Set down, exactly as written, the lines from the top of the data to the line that holds "2: (446, 172)", and omit the pictures.

DATA FOR ANALYSIS:
+++

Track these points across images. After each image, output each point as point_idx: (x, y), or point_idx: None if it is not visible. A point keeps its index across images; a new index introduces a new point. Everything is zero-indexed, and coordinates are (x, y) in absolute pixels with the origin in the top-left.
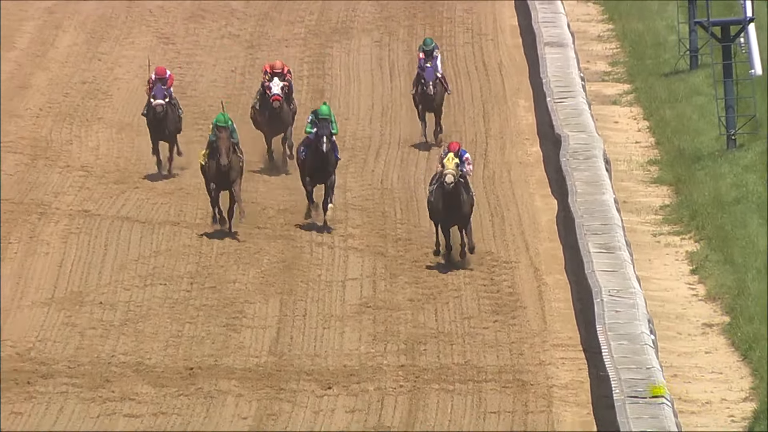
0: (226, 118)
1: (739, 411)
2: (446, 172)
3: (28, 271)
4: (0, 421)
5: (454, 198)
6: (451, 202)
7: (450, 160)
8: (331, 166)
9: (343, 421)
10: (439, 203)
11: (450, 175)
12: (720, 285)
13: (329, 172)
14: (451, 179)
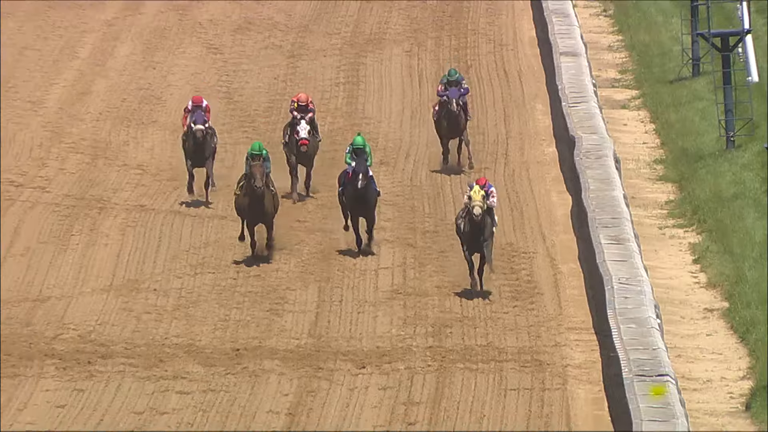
0: (261, 146)
1: (737, 388)
2: (474, 204)
3: (89, 261)
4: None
5: (480, 229)
6: (477, 232)
7: (477, 193)
8: (371, 199)
9: (375, 397)
10: (467, 233)
11: (477, 207)
12: (720, 273)
13: (370, 206)
14: (479, 211)
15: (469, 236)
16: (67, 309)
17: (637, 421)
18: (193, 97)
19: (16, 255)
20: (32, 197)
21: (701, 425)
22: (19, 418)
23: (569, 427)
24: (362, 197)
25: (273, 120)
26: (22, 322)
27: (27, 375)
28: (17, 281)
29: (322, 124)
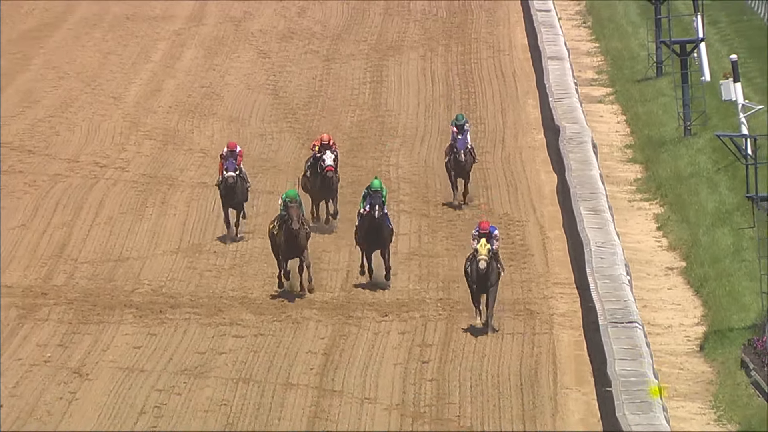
0: (296, 193)
1: (693, 333)
2: (480, 258)
3: (160, 228)
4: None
5: (486, 277)
6: (483, 280)
7: (483, 246)
8: (386, 233)
9: (396, 339)
10: (473, 279)
11: (483, 261)
12: (678, 238)
13: (384, 239)
14: (484, 265)
15: (476, 283)
16: (142, 268)
17: (610, 360)
18: (228, 143)
19: (101, 223)
20: (114, 176)
21: (663, 363)
22: (104, 356)
23: (555, 364)
24: (377, 229)
25: (311, 113)
26: (105, 278)
27: (110, 322)
28: (102, 245)
29: (352, 115)
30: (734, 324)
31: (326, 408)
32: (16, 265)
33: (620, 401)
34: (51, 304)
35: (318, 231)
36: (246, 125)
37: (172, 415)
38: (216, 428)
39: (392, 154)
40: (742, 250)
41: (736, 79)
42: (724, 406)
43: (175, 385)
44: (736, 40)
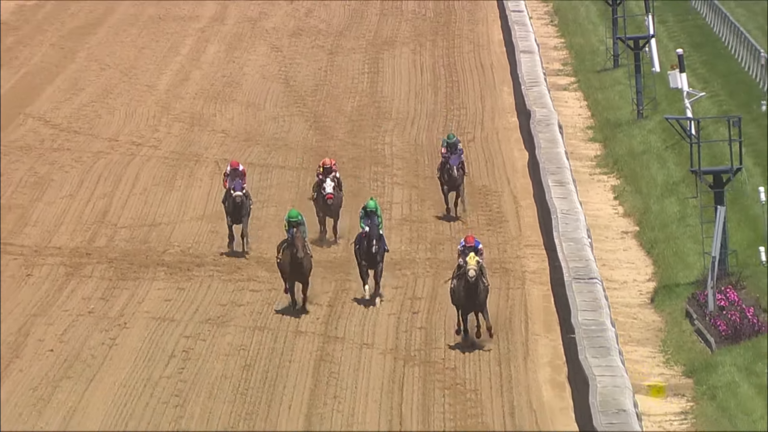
0: (298, 213)
1: (645, 288)
2: (468, 268)
3: (188, 198)
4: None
5: (474, 289)
6: (471, 292)
7: (471, 258)
8: (379, 256)
9: (390, 293)
10: (461, 292)
11: (472, 270)
12: (632, 206)
13: (378, 261)
14: (474, 274)
15: (464, 298)
16: (172, 232)
17: (574, 311)
18: (231, 162)
19: (137, 194)
20: (148, 153)
21: (619, 314)
22: (139, 308)
23: (526, 314)
24: (373, 256)
25: (317, 99)
26: (140, 241)
27: (144, 278)
28: (137, 212)
29: (352, 101)
30: (680, 280)
31: (330, 352)
32: (64, 229)
33: (583, 346)
34: (94, 263)
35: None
36: (261, 109)
37: (197, 358)
38: (235, 370)
39: (386, 135)
40: (687, 217)
41: (682, 70)
42: (671, 350)
43: (200, 333)
44: (682, 36)
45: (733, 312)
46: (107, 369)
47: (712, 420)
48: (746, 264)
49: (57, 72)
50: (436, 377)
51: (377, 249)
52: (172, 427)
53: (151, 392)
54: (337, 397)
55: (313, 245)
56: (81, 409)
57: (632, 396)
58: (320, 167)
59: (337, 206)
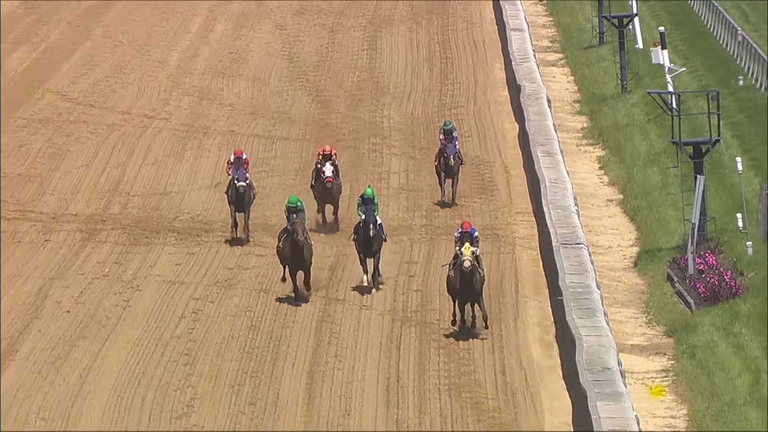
0: (297, 199)
1: (628, 252)
2: (464, 259)
3: (197, 167)
4: None
5: (470, 279)
6: (467, 283)
7: (467, 249)
8: (377, 244)
9: (388, 257)
10: (457, 283)
11: (467, 261)
12: (617, 176)
13: (376, 249)
14: (469, 264)
15: (460, 288)
16: (182, 200)
17: (561, 274)
18: (235, 150)
19: (149, 164)
20: (159, 125)
21: (604, 277)
22: (151, 271)
23: (516, 278)
24: (371, 243)
25: (319, 74)
26: (152, 208)
27: (156, 243)
28: (150, 181)
29: (352, 76)
30: (662, 245)
31: (331, 313)
32: (80, 197)
33: (569, 308)
34: (108, 228)
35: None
36: (266, 84)
37: (206, 319)
38: (242, 330)
39: (384, 108)
40: (668, 186)
41: (663, 47)
42: (653, 311)
43: (209, 295)
44: (663, 15)
45: (711, 275)
46: (121, 329)
47: (692, 377)
48: (724, 230)
49: (74, 49)
50: (432, 337)
51: (374, 234)
52: (182, 384)
53: (162, 351)
54: (337, 356)
55: (313, 233)
56: (96, 366)
57: (616, 354)
58: (319, 154)
59: (336, 192)
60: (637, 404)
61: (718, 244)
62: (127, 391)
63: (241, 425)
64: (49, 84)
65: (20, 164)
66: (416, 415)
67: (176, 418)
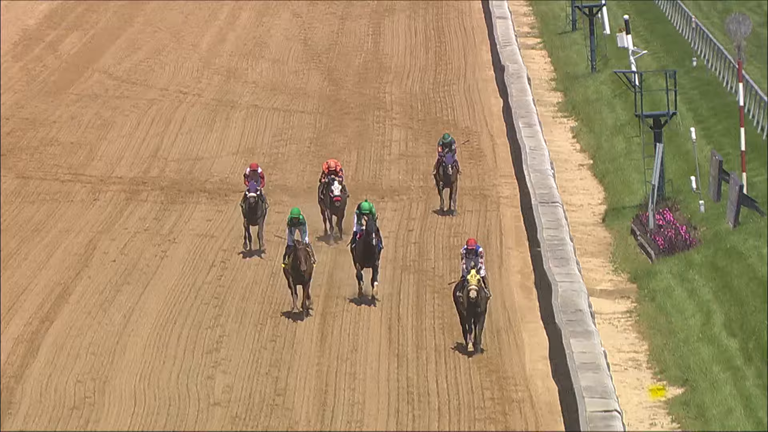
0: (299, 212)
1: (597, 210)
2: (470, 288)
3: (225, 137)
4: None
5: (476, 304)
6: (473, 307)
7: (473, 277)
8: (376, 254)
9: (390, 214)
10: (464, 305)
11: (474, 291)
12: (588, 143)
13: (375, 259)
14: (475, 295)
15: (467, 309)
16: (212, 164)
17: (539, 229)
18: (251, 164)
19: (183, 133)
20: (192, 100)
21: (576, 231)
22: (186, 226)
23: (501, 232)
24: (368, 248)
25: (331, 56)
26: (186, 172)
27: (189, 202)
28: (184, 148)
29: (359, 58)
30: (626, 203)
31: (340, 263)
32: (124, 162)
33: (547, 257)
34: (149, 189)
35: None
36: (285, 64)
37: (233, 267)
38: (264, 276)
39: (387, 85)
40: (632, 152)
41: (628, 32)
42: (618, 260)
43: (235, 246)
44: (628, 5)
45: (669, 229)
46: (159, 276)
47: (652, 317)
48: (680, 190)
49: (118, 34)
50: (428, 283)
51: (376, 241)
52: (212, 324)
53: (195, 295)
54: (346, 299)
55: (319, 242)
56: (138, 308)
57: (587, 298)
58: (324, 170)
59: (343, 206)
60: (605, 341)
61: (674, 202)
62: (164, 330)
63: (263, 359)
64: (97, 64)
65: (72, 134)
66: (414, 350)
67: (207, 352)
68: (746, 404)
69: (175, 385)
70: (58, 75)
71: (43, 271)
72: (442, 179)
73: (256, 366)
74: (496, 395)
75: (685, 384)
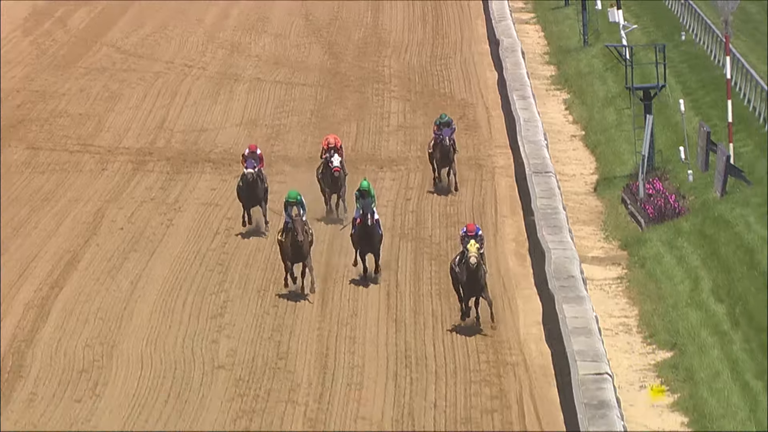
0: (297, 194)
1: (589, 179)
2: (470, 255)
3: (229, 109)
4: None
5: (475, 274)
6: (472, 278)
7: (472, 245)
8: (376, 239)
9: (389, 183)
10: (463, 278)
11: (473, 257)
12: (580, 115)
13: (375, 244)
14: (475, 260)
15: (466, 282)
16: (217, 135)
17: (533, 198)
18: (249, 145)
19: (189, 105)
20: (197, 73)
21: (569, 200)
22: (191, 195)
23: (496, 200)
24: (369, 235)
25: (331, 30)
26: (191, 142)
27: (195, 172)
28: (189, 120)
29: (359, 32)
30: (617, 173)
31: (340, 234)
32: (131, 133)
33: (540, 225)
34: (155, 160)
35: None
36: (286, 39)
37: (237, 235)
38: (266, 244)
39: (386, 59)
40: (622, 124)
41: (619, 7)
42: (610, 229)
43: (239, 215)
44: None
45: (658, 198)
46: (166, 244)
47: (642, 284)
48: (669, 161)
49: (126, 9)
50: (425, 250)
51: (371, 223)
52: (216, 290)
53: (200, 262)
54: (346, 266)
55: (320, 222)
56: (145, 275)
57: (579, 265)
58: (324, 146)
59: (342, 180)
60: (596, 306)
61: (664, 172)
62: (170, 296)
63: (266, 324)
64: (105, 38)
65: (81, 106)
66: (412, 315)
67: (211, 317)
68: (733, 367)
69: (181, 349)
70: (67, 49)
71: (52, 238)
72: (439, 158)
73: (259, 330)
74: (491, 358)
75: (673, 348)
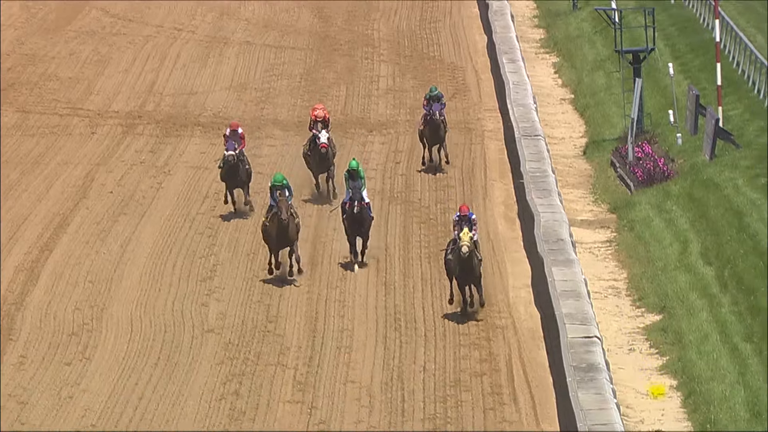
0: (283, 177)
1: (578, 143)
2: (462, 244)
3: (218, 72)
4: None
5: (468, 263)
6: (465, 266)
7: (465, 234)
8: (366, 224)
9: (378, 147)
10: (456, 267)
11: (465, 246)
12: (569, 79)
13: (365, 229)
14: (467, 249)
15: (459, 271)
16: (206, 99)
17: (522, 161)
18: (231, 123)
19: (178, 68)
20: (186, 36)
21: (558, 163)
22: (180, 159)
23: (485, 164)
24: (358, 220)
25: (326, 14)
26: (181, 106)
27: (184, 135)
28: (179, 83)
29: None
30: (606, 136)
31: (331, 198)
32: (121, 96)
33: (529, 189)
34: (144, 123)
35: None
36: (276, 2)
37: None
38: (256, 207)
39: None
40: (612, 87)
41: None
42: (599, 192)
43: None
44: None
45: (647, 162)
46: (155, 207)
47: (631, 247)
48: (658, 124)
49: None
50: (414, 214)
51: (359, 210)
52: (206, 253)
53: (189, 225)
54: (336, 230)
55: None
56: (135, 238)
57: (568, 228)
58: (312, 117)
59: (330, 158)
60: (585, 269)
61: (653, 135)
62: (160, 259)
63: (255, 287)
64: (95, 2)
65: (71, 69)
66: (401, 278)
67: (201, 281)
68: (721, 330)
69: (170, 313)
70: (56, 12)
71: (42, 201)
72: (430, 134)
73: (248, 294)
74: (480, 322)
75: (662, 311)
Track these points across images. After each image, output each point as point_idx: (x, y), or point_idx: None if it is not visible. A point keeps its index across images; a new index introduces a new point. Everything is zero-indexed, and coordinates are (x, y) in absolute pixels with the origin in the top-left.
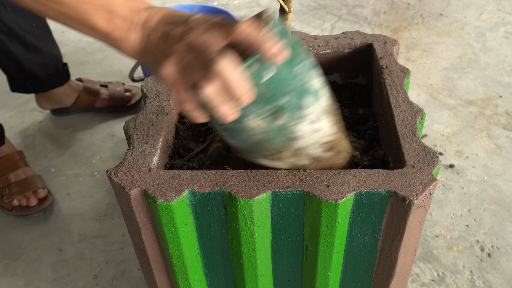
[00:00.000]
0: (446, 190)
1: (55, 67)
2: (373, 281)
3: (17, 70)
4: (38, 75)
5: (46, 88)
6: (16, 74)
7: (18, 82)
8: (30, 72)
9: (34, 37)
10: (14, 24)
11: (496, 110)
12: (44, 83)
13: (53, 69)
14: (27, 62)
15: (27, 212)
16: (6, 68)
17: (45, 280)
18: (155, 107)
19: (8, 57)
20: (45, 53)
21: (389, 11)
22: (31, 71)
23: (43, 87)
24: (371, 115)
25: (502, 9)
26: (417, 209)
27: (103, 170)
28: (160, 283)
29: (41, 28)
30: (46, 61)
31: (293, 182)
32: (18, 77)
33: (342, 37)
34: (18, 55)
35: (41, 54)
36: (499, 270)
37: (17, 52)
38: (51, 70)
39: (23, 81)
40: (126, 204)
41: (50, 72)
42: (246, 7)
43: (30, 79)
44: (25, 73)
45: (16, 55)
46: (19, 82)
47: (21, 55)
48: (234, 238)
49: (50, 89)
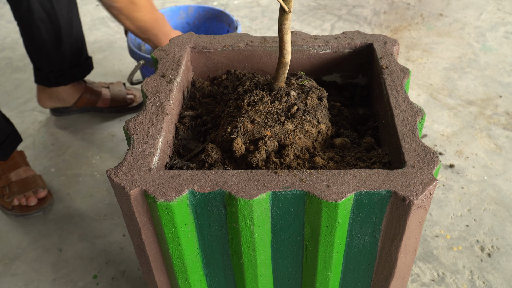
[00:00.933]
0: (446, 190)
1: (79, 60)
2: (373, 281)
3: (45, 60)
4: (64, 67)
5: (68, 80)
6: (42, 64)
7: (41, 74)
8: (57, 63)
9: (68, 27)
10: (53, 13)
11: (496, 110)
12: (68, 75)
13: (77, 62)
14: (57, 53)
15: (26, 212)
16: (34, 58)
17: (45, 280)
18: (155, 107)
19: (40, 46)
20: (74, 45)
21: (389, 11)
22: (58, 62)
23: (66, 79)
24: (371, 115)
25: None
26: (417, 209)
27: (103, 170)
28: (160, 283)
29: (75, 18)
30: (74, 52)
31: (293, 182)
32: (44, 68)
33: (342, 37)
34: (50, 45)
35: (70, 45)
36: (499, 270)
37: (50, 43)
38: (75, 62)
39: (47, 73)
40: (126, 204)
41: (74, 64)
42: (246, 7)
43: (55, 71)
44: (52, 64)
45: (48, 45)
46: (42, 73)
47: (54, 45)
48: (234, 238)
49: (73, 81)
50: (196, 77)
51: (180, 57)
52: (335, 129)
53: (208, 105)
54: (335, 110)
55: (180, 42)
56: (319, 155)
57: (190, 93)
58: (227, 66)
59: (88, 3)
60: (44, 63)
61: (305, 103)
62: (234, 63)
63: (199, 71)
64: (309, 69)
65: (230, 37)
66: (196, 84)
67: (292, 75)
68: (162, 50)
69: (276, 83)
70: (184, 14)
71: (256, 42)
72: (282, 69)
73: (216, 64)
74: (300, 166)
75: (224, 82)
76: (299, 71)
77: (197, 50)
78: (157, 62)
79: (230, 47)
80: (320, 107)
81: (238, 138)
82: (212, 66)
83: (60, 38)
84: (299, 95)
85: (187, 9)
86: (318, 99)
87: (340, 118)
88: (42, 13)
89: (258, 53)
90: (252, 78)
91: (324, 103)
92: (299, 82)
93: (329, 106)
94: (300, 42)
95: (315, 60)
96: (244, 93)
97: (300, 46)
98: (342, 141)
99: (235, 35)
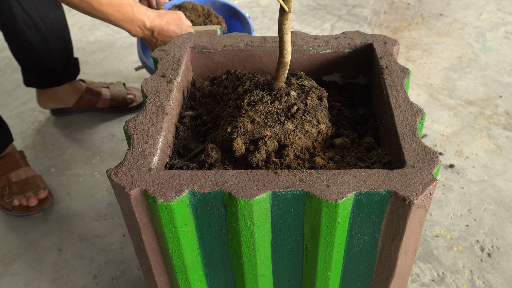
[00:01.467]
0: (446, 190)
1: (68, 61)
2: (373, 281)
3: (35, 63)
4: (54, 68)
5: (61, 81)
6: (32, 67)
7: (32, 76)
8: (47, 65)
9: (53, 28)
10: (36, 15)
11: (496, 110)
12: (60, 76)
13: (67, 62)
14: (45, 54)
15: (27, 212)
16: (23, 61)
17: (45, 280)
18: (155, 107)
19: (27, 49)
20: (62, 46)
21: (389, 11)
22: (48, 64)
23: (59, 80)
24: (371, 115)
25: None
26: (417, 209)
27: (103, 170)
28: (160, 283)
29: (59, 19)
30: (62, 53)
31: (293, 182)
32: (34, 71)
33: (342, 37)
34: (37, 47)
35: (58, 46)
36: (499, 270)
37: (36, 44)
38: (65, 63)
39: (39, 75)
40: (126, 204)
41: (64, 65)
42: (246, 7)
43: (46, 73)
44: (42, 65)
45: (36, 47)
46: (33, 76)
47: (41, 47)
48: (234, 238)
49: (65, 82)
50: (196, 77)
51: (180, 57)
52: (335, 129)
53: (208, 105)
54: (335, 110)
55: (180, 42)
56: (319, 155)
57: (190, 93)
58: (227, 66)
59: None
60: (34, 65)
61: (305, 103)
62: (234, 63)
63: (199, 71)
64: (309, 69)
65: (230, 37)
66: (196, 84)
67: (292, 75)
68: (162, 50)
69: (276, 83)
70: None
71: (256, 42)
72: (282, 69)
73: (216, 64)
74: (300, 166)
75: (224, 82)
76: (299, 71)
77: (197, 50)
78: (157, 62)
79: (230, 47)
80: (320, 107)
81: (238, 138)
82: (212, 66)
83: (46, 39)
84: (299, 95)
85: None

+++

REPLY TO THE EXERCISE:
Track these points across images. After each image, output each point as point_idx: (x, y), or point_idx: None if it is not visible. A point keeps its index across images; a new index introduces a new point. Everything is zero-indexed, and coordinates are (x, y) in absolute pixels with the origin in the top-left.
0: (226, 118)
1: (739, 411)
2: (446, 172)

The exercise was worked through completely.